General Discussion
Related: Editorials & Other Articles, Issue Forums, Alliance Forums, Region ForumsI have a couple of questions about prosecution resources.
What staffing is required to review 13,000 documents?
Do individual prosecutors have staff that follows them from position to position? i.e. does Jack Smith have staff that have been with him throughout his career?
ancianita
(36,132 posts)Before I say how many lawyers it takes, where do you get this 13,000 documents number from? Just wondering.
Individual prosecutors can have staff; all DOJ lawyers likely have basic staff. The way I understand things, Jack Smith will have the staff that's been investigating the Jan 6 cases. Which is a lot.
Deputy Attorney General, Lisa Monaco (second to Garland) hired at least 80 more lawyers since April, but announced in March that they were looking to hire 131. There's been no news that I know of about what the total staff number are right now. She's been the one to apprise Jack Smith of everything.

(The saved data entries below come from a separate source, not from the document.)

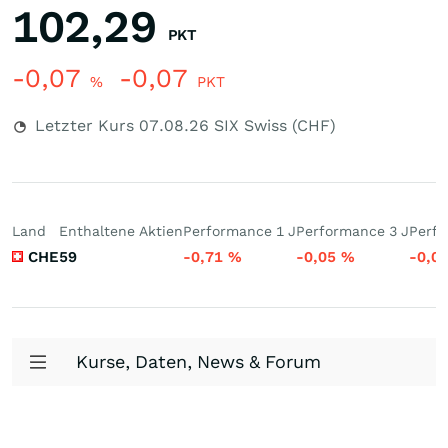
102,29
PKT
-0,07
-0,07
%
PKT
Letzter Kurs
07.08.26
SIX Swiss (CHF)
Land
Enthaltene Aktien
Performance 1 J
Performance 3 J
Perfo
CHE
59
-0,71
%
-0,05
%
-0,0
Kurse, Daten, News & Forum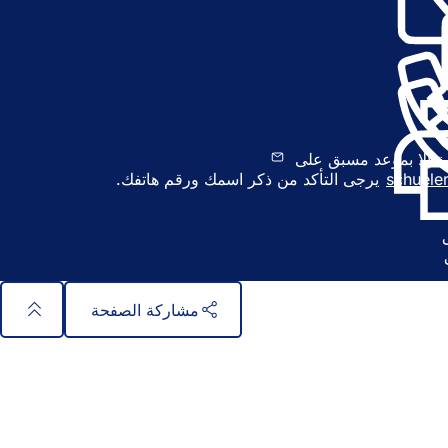
ي
ع
ل
ا
م
ة
ت
ب
ية إلا بموعد مسبق على
و
schuele
يرجى التأكد من ذكر اسمك ورقم هاتفك.
ي
ب
ج
د
ي
د
مشاركة الصفحة
ة
)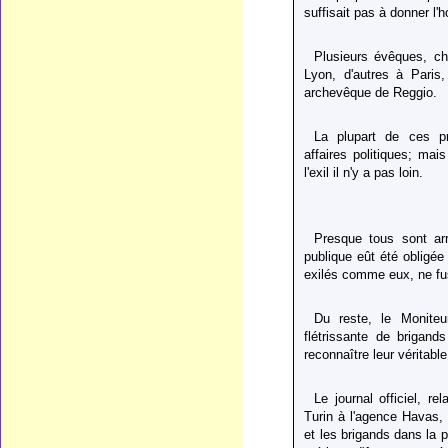
suffisait pas à donner l'h
Plusieurs évêques, ch
Lyon, d'autres à Paris
archevêque de Reggio.
La plupart de ces p
affaires politiques; ma
l'exil il n'y a pas loin.
Presque tous sont ar
publique eût été obligée 
exilés comme eux, ne fu
Du reste, le Moniteur
flétrissante de brigand
reconnaître leur véritabl
Le journal officiel, r
Turin à l'agence Havas,
et les brigands dans la 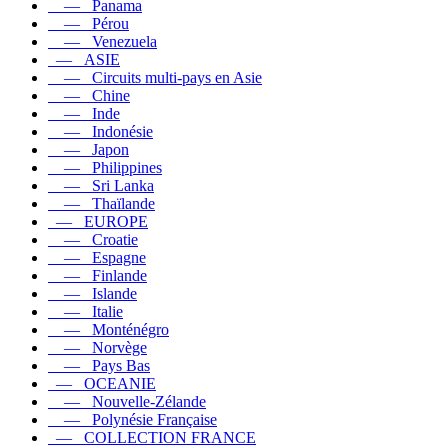
— Panama
— Pérou
— Venezuela
— ASIE
— Circuits multi-pays en Asie
— Chine
— Inde
— Indonésie
— Japon
— Philippines
— Sri Lanka
— Thaïlande
— EUROPE
— Croatie
— Espagne
— Finlande
— Islande
— Italie
— Monténégro
— Norvège
— Pays Bas
— OCEANIE
— Nouvelle-Zélande
— Polynésie Française
— COLLECTION FRANCE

https://www.pbs.org/newshour/politics/federal-appeals-court-halts-special-master-review-of-trumps-mar-a-lago-documents
I'm just wondering if a particular career prosecutor might have assistants that were with them for years through several appointments.
Ah. Okay. The stolen government documents. I see. Can you link that? Because I heard hundreds, but I don't recall that high a number.
ALSO, there is the electors investigation, the seditious conspiracy investigation, along with the stolen docs (which the National Archives and 3 letter agencies have records of), AND a number of other investigations around aiding and abetting, (inner circle and congress people) and accessories after the fact (continued purveyors of the Big Lie), with thousands more kinds of evidence like public comms, phone transcripts, wire transfer records, texts, memos, film footage, etc.
All of which takes an army of DOJ lawyers to sift through (which they mostly have) and case build from.
Ptah
(33,034 posts)100?
1000?
457?
ancianita
(36,132 posts)But you can read up on the eight divisions of the DOJ, then look up numbers of lawyers in the Criminal and National Security Divisions, which are likely the ones handling Jan 6 cases.
https://en.wikipedia.org/wiki/United_States_Department_of_Justice
Also go to justice.gov and look up "About" to get an organizational look.
An army is what the DOJ has -- it's the largest law office on the planet, with over 9,200 lawyers.